▶ _Task statement_:
Could you write out the rows word for word, starting with the line that contains "Drehbuchschreiber der Originalen" and going on through the final line of the rows, with the pictures left out?

• • • • • • •

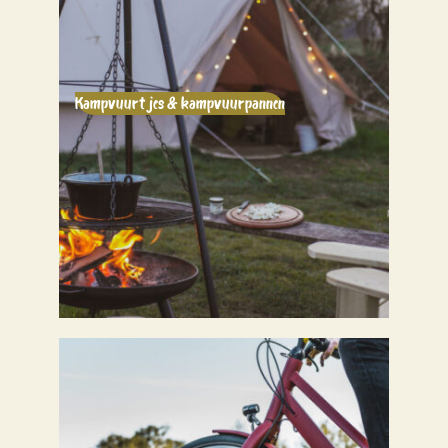
Kampvuurtjes & kampvuurpannen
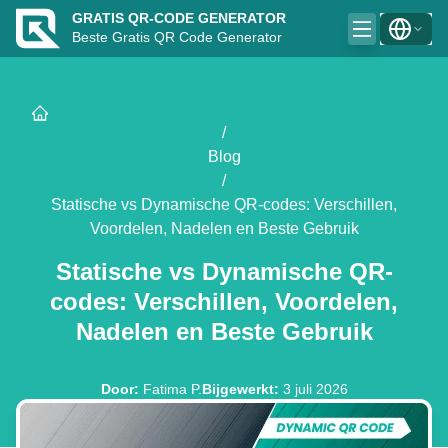
GRATIS QR-CODE GENERATOR
Beste Gratis QR Code Generator
/
Blog
/
Statische vs Dynamische QR-codes: Verschillen,
Voordelen, Nadelen en Beste Gebruik
Statische vs Dynamische QR-
codes: Verschillen, Voordelen,
Nadelen en Beste Gebruik
Door
:
Fatima P.
Bijgewerkt
:
3 juli 2026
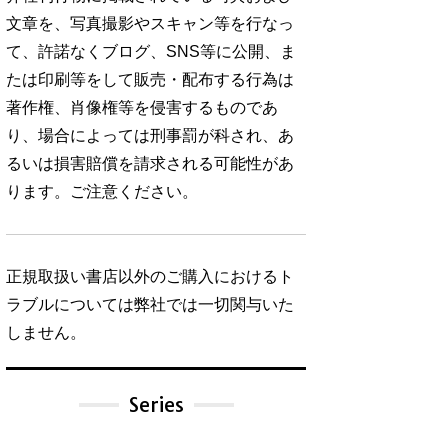
文章を、写真撮影やスキャン等を行なっ
て、許諾なくブログ、SNS等に公開、ま
たは印刷等をして販売・配布する行為は
著作権、肖像権等を侵害するものであ
り、場合によっては刑事罰が科され、あ
るいは損害賠償を請求される可能性があ
ります。ご注意ください。
正規取扱い書店以外のご購入におけるト
ラブルについては弊社では一切関与いた
しません。
Series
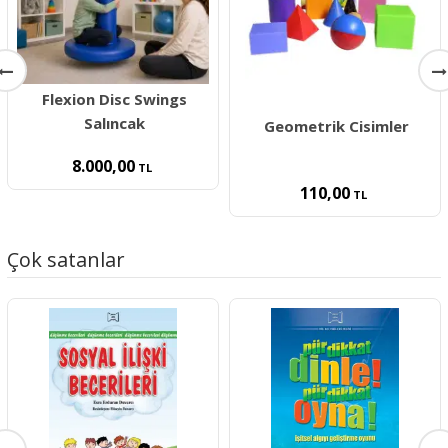
Flexion Disc Swings
Salıncak
Geometrik Cisimler
8.000,00
TL
110,00
TL
Çok satanlar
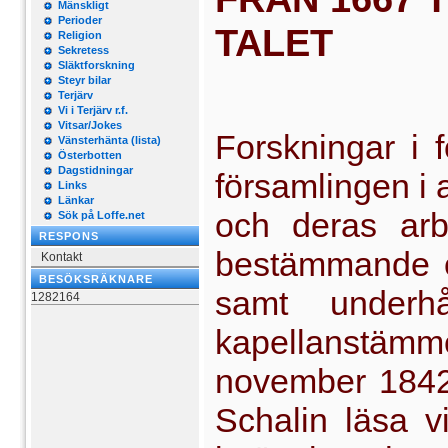
Mänskligt
Perioder
TALET
Religion
Sekretess
Släktforskning
Steyr bilar
Terjärv
Vi i Terjärv r.f.
Vitsar/Jokes
Forskningar i f
Vänsterhänta (lista)
Österbotten
Dagstidningar
församlingen i a
Links
Länkar
och deras arb
Sök på Loffe.net
RESPONS
bestämmande o
Kontakt
BESÖKSRÄKNARE
samt underhå
1282164
kapellanstäm
november 1842
Schalin läsa vi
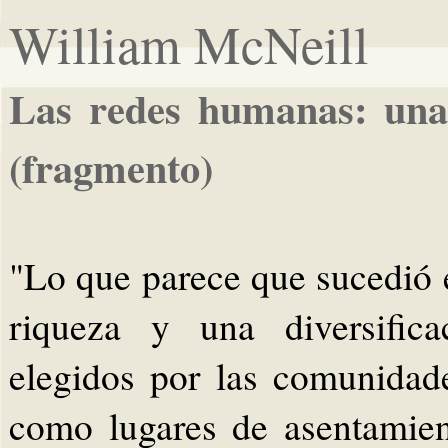
William McNeill
Las redes humanas: una 
(fragmento)
"Lo que parece que sucedió e
riqueza y una diversifica
elegidos por las comunidad
como lugares de asentamie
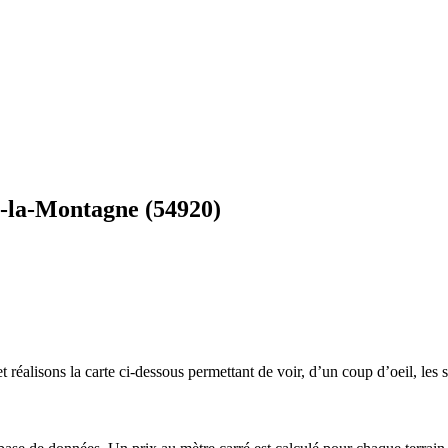
s-la-Montagne (54920)
 réalisons la carte ci-dessous permettant de voir, d’un coup d’oeil, les s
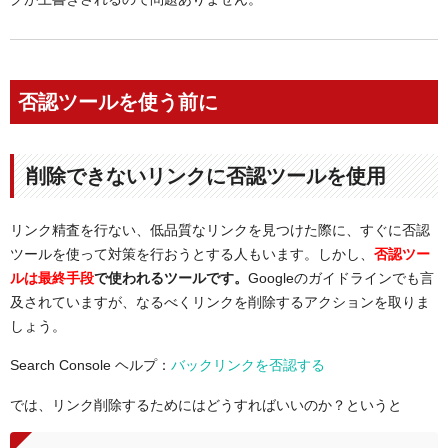
否認ツールを使う前に
削除できないリンクに否認ツールを使用
リンク精査を行ない、低品質なリンクを見つけた際に、すぐに否認
ツールを使って対策を行おうとする人もいます。しかし、
否認ツー
ルは最終手段
で使われるツールです。
Googleのガイドラインでも言
及されていますが、なるべくリンクを削除するアクションを取りま
しょう。
Search Console ヘルプ：
バックリンクを否認する
では、リンク削除するためにはどうすればいいのか？というと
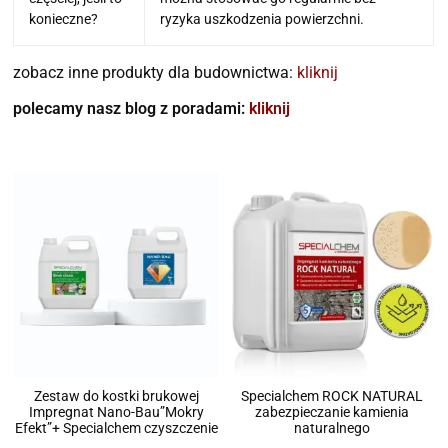
konieczne?
ryzyka uszkodzenia powierzchni.
zobacz inne produkty dla budownictwa:
kliknij
polecamy nasz blog z poradami:
kliknij
Zestaw do kostki brukowej
Specialchem ROCK NATURAL
Impregnat Nano-Bau”Mokry
zabezpieczanie kamienia
Efekt”+ Specialchem czyszczenie
naturalnego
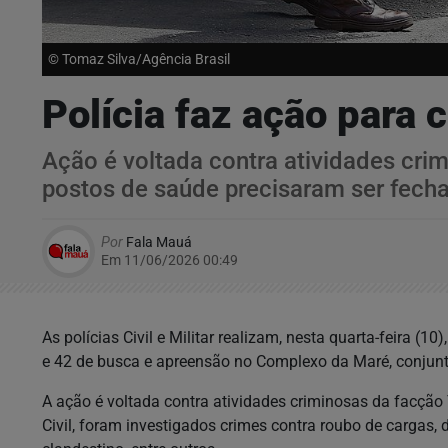
© Tomaz Silva/Agência Brasil
Polícia faz ação para
Ação é voltada contra atividades cri
postos de saúde precisaram ser fech
Por
Fala Mauá
Em 11/06/2026 00:49
As polícias Civil e Militar realizam, nesta quarta-feira 
e 42 de busca e apreensão no Complexo da Maré, conjunto
A ação é voltada contra atividades criminosas da facção
Civil, foram investigados crimes contra roubo de cargas, d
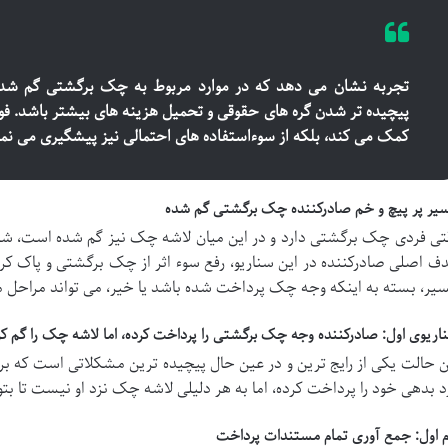
تجربه نشان می دهد که در موارد مربوط به چک برگشتی گم شده، 
پیچیده تر شدن گره های حقوقی و تحمیل هزینه های بیشتر باشد. فور
کمک می کند، بلکه از سوءاستفاده های احتمالی نیز پیشگیری می نما
یر پر پیچ و خم صادرکننده چک برگشتی گم شده
تی فردی چک برگشتی دارد و در این میان لاشه چک نیز گم شده است، شرا
ف اصلی صادرکننده در این سناریو، رفع سوء اثر از چک برگشتی و پاک کر
یر، بسته به اینکه وجه چک پرداخت شده باشد یا خیر، می تواند مراحل م
اریوی اول: صادرکننده وجه چک برگشتی را پرداخت کرده، اما لاشه چک را گم کرد
ن حالت یکی از رایج ترین و در عین حال پیچیده ترین مشکلاتی است که 
د بدهی خود را پرداخت کرده، اما به هر دلیلی لاشه چک نزد او نیست تا بتواند
م اول: جمع آوری تمام مستندات پرداخت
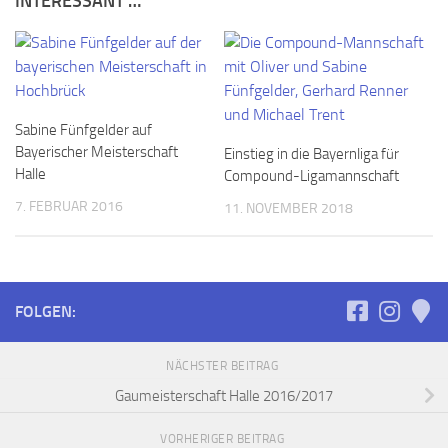
INTERESSANT …
Sabine Fünfgelder auf
Bayerischer Meisterschaft
Einstieg in die Bayernliga für
Halle
Compound-Ligamannschaft
7. FEBRUAR 2016
11. NOVEMBER 2018
FOLGEN:
NÄCHSTER BEITRAG
Gaumeisterschaft Halle 2016/2017
VORHERIGER BEITRAG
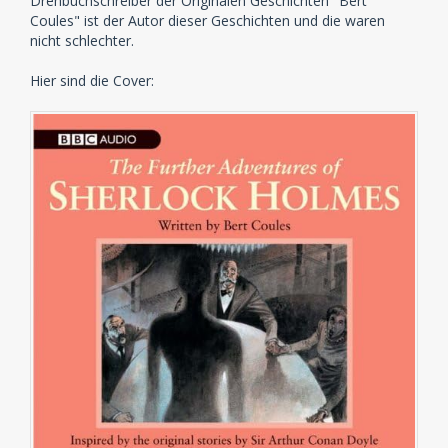
Drehbuchschreiber der Originalen Geschichten "Bert
Coules" ist der Autor dieser Geschichten und die waren
nicht schlechter.
Hier sind die Cover:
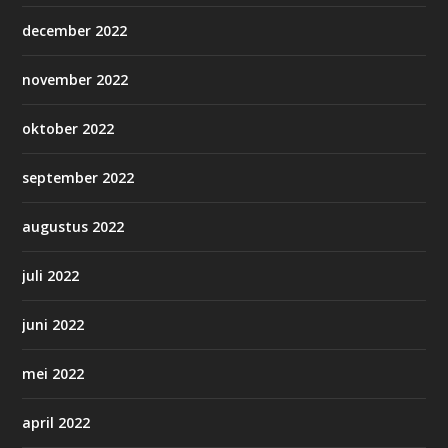
december 2022
november 2022
oktober 2022
september 2022
augustus 2022
juli 2022
juni 2022
mei 2022
april 2022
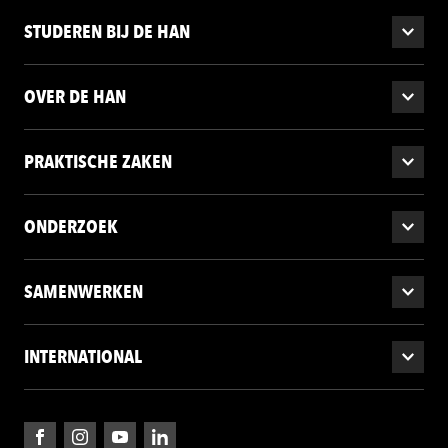
STUDEREN BIJ DE HAN
OVER DE HAN
PRAKTISCHE ZAKEN
ONDERZOEK
SAMENWERKEN
INTERNATIONAL
Facebook
Instagram
YouTube
LinkedIn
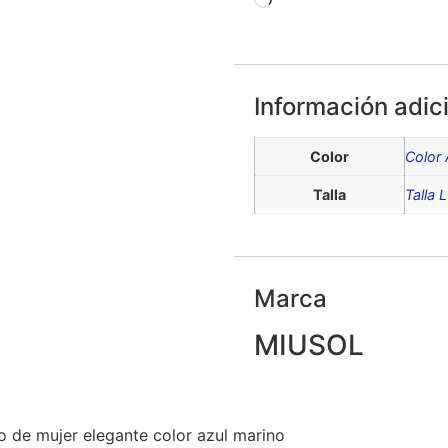
Información adic
Color
Color 
Talla
Talla L
Marca
MIUSOL
o de mujer elegante color azul marino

• • • • • • •

▶ _Solved exercise_:
Drehbuchschreiber der Originalen Geschichten "Bert
Coules" ist der Autor dieser Geschichten und die waren
nicht schlechter.
Hier sind die Cover:
december 2022
november 2022
oktober 2022
september 2022
augustus 2022
juli 2022
juni 2022
mei 2022
april 2022
STUDEREN BIJ DE HAN
OVER DE HAN
PRAKTISCHE ZAKEN
ONDERZOEK
SAMENWERKEN
INTERNATIONAL
Facebook
Instagram
YouTube
LinkedIn
Información adic
Color
Color 
Talla
Talla L
Marca
MIUSOL
o de mujer elegante color azul marino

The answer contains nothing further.